# Эксперимент по обучению с использованием сохраненных данных из буфера воспроизведения

In [None]:
from pathlib import Path
import torch
from omegaconf import OmegaConf
from torchrl.data import LazyTensorStorage, TensorDictReplayBuffer

def make_buffer(config):
    buffer = TensorDictReplayBuffer(
        batch_size=1,
        storage=LazyTensorStorage(max_size=config.data.buffer_size),
    )
    return buffer

EXPERIMENT_NAME = "td3_train_real_async"
EXPERIMENT_DATE = "2025-09-30"
EXPERIMENT_TIME = "13-08-38"

PATH_TO_EXP_DIR = Path(f"../experiments/{EXPERIMENT_NAME}/{EXPERIMENT_DATE}_{EXPERIMENT_TIME}")

ENV_LOG_DIR = PATH_TO_EXP_DIR / "env_logs"
TRAIN_LOG_DIR = PATH_TO_EXP_DIR / "train_logs"

config_path = PATH_TO_EXP_DIR / ".hydra" / "config.yaml"
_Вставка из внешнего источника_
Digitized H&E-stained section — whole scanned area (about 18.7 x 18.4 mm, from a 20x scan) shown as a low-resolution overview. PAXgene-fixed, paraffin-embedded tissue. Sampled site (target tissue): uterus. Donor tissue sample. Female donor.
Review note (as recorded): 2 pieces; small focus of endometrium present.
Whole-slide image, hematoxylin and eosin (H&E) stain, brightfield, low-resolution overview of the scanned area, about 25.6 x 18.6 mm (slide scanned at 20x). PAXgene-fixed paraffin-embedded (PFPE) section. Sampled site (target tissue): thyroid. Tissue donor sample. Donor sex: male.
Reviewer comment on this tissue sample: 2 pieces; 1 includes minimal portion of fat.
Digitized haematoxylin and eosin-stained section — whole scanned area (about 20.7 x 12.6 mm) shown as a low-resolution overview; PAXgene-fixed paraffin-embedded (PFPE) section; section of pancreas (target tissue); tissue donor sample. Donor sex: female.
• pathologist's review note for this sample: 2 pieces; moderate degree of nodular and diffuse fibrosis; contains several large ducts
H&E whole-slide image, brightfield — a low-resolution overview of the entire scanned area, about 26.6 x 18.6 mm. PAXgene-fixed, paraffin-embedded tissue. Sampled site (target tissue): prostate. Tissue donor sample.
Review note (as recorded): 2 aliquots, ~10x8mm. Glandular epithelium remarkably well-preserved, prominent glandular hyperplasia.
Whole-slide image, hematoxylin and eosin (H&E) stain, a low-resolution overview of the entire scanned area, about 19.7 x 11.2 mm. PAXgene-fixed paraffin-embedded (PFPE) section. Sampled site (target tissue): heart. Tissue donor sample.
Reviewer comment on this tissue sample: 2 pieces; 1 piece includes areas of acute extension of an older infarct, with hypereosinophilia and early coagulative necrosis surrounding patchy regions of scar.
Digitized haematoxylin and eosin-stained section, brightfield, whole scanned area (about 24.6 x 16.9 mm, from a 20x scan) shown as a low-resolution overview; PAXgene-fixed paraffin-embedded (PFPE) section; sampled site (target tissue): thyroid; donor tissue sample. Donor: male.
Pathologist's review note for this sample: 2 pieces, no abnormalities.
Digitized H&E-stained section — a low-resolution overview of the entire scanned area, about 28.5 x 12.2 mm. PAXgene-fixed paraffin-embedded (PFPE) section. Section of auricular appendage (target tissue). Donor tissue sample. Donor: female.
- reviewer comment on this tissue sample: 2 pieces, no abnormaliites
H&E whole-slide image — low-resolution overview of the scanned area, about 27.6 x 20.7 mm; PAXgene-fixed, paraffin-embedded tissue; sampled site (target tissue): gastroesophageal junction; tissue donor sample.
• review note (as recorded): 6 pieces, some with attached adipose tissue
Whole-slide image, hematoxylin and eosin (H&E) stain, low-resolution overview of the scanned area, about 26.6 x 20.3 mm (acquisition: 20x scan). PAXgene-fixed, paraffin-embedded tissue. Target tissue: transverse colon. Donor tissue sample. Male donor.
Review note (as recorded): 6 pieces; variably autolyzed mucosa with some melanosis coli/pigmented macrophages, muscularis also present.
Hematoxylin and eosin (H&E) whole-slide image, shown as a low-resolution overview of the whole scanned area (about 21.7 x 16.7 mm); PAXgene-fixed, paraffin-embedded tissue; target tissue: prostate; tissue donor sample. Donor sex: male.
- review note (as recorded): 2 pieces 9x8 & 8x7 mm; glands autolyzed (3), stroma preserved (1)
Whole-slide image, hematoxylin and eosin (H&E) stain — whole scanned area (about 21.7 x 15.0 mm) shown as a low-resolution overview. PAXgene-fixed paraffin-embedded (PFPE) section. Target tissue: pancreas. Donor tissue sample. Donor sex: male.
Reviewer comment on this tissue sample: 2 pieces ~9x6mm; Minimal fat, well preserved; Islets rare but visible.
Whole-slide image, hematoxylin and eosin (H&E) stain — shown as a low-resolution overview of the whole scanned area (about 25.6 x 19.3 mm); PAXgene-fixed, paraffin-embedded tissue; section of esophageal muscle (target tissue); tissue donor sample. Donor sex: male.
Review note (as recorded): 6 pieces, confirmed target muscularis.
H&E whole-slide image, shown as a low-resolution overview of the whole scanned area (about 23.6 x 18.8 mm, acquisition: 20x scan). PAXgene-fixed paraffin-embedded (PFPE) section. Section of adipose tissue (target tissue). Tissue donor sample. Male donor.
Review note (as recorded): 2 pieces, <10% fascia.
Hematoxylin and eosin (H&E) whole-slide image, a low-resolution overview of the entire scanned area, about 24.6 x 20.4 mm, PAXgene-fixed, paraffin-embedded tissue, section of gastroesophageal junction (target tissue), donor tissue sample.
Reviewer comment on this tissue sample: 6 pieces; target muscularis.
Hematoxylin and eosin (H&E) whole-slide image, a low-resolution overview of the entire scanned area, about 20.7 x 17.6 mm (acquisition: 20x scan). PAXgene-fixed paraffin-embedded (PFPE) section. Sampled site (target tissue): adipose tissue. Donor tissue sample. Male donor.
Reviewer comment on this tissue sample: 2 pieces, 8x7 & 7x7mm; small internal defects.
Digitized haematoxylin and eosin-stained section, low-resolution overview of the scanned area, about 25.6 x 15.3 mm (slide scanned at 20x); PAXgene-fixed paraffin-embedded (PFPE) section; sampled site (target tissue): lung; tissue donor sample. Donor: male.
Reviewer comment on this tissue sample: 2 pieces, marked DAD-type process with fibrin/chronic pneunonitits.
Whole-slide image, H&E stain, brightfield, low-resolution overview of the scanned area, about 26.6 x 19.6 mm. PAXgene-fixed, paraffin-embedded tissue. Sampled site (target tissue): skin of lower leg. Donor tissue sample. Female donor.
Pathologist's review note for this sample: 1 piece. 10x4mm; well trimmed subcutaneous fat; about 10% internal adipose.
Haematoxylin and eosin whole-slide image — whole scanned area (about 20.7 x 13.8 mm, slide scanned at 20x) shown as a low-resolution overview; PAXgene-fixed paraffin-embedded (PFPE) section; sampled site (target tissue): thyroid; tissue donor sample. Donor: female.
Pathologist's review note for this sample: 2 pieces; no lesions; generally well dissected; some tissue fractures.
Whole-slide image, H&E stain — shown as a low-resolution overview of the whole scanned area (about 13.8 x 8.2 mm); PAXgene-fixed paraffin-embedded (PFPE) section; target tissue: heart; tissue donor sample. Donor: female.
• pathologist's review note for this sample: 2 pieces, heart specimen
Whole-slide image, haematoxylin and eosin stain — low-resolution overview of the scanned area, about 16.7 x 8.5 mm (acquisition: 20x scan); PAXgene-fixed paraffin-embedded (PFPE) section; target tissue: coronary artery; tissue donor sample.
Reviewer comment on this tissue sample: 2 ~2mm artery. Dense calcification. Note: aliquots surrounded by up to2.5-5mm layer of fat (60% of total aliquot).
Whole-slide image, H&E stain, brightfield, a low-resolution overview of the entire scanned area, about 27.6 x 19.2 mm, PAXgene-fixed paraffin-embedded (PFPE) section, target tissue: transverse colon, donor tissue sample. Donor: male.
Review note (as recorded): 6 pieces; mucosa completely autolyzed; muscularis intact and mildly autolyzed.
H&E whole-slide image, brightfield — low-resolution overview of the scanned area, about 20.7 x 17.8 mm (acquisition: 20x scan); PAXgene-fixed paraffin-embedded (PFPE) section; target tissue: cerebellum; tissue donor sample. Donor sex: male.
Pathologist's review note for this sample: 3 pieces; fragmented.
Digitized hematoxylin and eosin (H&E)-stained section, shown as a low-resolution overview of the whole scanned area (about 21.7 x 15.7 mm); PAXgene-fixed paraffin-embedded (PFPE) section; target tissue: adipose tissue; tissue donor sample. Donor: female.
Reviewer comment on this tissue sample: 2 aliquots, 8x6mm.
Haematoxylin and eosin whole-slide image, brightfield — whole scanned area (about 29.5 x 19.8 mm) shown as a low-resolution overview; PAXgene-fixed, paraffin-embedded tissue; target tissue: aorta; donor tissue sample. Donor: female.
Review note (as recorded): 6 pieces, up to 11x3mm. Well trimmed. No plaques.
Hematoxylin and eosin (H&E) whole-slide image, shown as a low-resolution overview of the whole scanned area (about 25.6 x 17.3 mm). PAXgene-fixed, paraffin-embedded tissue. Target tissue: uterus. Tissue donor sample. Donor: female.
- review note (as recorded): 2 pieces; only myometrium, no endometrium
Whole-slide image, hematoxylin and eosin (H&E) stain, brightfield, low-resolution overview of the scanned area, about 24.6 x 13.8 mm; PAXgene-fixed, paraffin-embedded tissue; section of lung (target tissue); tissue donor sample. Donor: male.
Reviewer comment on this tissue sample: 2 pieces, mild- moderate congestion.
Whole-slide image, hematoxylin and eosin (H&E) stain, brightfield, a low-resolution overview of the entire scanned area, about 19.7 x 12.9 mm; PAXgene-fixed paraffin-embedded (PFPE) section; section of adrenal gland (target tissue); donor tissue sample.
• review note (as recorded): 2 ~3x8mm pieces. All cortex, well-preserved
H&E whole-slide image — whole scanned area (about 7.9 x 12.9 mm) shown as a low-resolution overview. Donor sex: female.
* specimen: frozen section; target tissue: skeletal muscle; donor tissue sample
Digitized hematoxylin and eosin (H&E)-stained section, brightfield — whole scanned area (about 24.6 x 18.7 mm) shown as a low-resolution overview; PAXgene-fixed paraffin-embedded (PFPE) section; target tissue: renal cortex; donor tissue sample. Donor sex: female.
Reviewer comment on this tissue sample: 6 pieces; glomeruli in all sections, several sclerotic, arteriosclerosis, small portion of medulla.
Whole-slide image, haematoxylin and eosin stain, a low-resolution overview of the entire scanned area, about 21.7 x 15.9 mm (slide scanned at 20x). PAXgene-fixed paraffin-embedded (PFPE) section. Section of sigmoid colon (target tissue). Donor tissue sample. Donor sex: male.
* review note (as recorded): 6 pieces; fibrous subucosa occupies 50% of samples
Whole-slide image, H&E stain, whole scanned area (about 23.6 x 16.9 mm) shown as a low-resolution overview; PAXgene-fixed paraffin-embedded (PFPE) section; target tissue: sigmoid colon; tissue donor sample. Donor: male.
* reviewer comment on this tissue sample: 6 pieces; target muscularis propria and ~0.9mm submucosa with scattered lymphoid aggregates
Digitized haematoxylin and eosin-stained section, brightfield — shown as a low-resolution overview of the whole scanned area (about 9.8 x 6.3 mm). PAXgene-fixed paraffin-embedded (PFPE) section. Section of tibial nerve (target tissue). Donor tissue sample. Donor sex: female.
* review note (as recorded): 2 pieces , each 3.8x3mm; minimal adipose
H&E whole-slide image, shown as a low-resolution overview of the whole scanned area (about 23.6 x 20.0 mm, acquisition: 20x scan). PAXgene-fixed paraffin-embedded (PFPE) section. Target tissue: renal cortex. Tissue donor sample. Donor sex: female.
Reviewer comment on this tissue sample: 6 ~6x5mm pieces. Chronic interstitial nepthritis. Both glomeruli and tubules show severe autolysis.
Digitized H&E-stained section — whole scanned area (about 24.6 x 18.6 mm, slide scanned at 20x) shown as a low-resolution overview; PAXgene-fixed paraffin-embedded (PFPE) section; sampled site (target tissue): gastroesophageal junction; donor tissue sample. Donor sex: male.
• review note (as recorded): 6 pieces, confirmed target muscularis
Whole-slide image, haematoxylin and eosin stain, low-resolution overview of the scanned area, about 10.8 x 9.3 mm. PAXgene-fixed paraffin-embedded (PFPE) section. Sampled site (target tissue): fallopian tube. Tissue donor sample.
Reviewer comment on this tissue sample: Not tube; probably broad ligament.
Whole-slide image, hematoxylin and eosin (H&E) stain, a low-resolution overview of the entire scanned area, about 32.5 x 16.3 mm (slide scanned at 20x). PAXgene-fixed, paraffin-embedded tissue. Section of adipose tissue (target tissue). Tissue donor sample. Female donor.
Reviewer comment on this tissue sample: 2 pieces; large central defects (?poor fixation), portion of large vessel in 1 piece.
config = OmegaConf.load(config_path)

buffer = make_buffer(config)

buffer_path = PATH_TO_EXP_DIR / "saved_data/replay_buffer.pkl"
buffer.load(buffer_path) 

print(f"Replay buffer загружен. Размер: {len(buffer)} сэмплов")

In [None]:
batch_size = 64
batch = buffer.sample(batch_size)
print(f"Сэмплирован batch из {len(batch)} сэмплов")

In [None]:
sample = batch[0]

print("Поля сэмпла:", sample.keys())

print("\nObservation:", sample["observation"])
print("Next Observation:", sample["next"]["observation"])
print("Action:", sample["action"])
print("Reward:", sample["next"]["reward"])
print("Done:", sample["done"])

In [None]:
filtered_buffer = make_buffer(config)
buffer._batch_size = 1
seen = set()

for sample in buffer:
    action = sample["action"]
    
    if (action[0] > 0.9).any() or (action[0] < -0.9).any():
        continue

    obs_tuple = tuple(sample["observation"].flatten().tolist())
    action_tuple = tuple(action.flatten().tolist())
    key = (obs_tuple, action_tuple)
    
    if key in seen:
        continue
    seen.add(key)

    observation = sample["observation"]

    observation[0][0] = observation[0][0] / 125.0
    observation[0][1] = observation[0][1] / 10.0  
    sample["observation"] = observation

    next_observation = sample["next"]["observation"].clone()
    next_observation[0][0] = next_observation[0][0] / 125.0
    next_observation[0][1] = next_observation[0][1] / 10.0
    sample["next"]["observation"] = next_observation
    
    filtered_buffer.add(sample)

    if (len(filtered_buffer) > 2500):
        break

print(f"Filtered buffer создан. Размер: {len(filtered_buffer)} сэмплов")

In [None]:
from collections import deque
from nn_laser_stabilizer.envs.utils import make_specs
from nn_laser_stabilizer.logging.utils import set_seeds
from nn_laser_stabilizer.agents.td3 import (
    make_td3_agent,
    make_loss_module,
    make_optimizers,
    make_target_updater,
    train_step,
    warmup_from_specs
)

set_seeds(config.seed)

specs = make_specs(config.env.bounds)
action_spec = specs["action"]
observation_spec = specs["observation"]

config.agent.learning_rate_actor = 1e-4

actor, qvalue = make_td3_agent(config, observation_spec, action_spec)
warmup_from_specs(observation_spec, action_spec, actor, qvalue)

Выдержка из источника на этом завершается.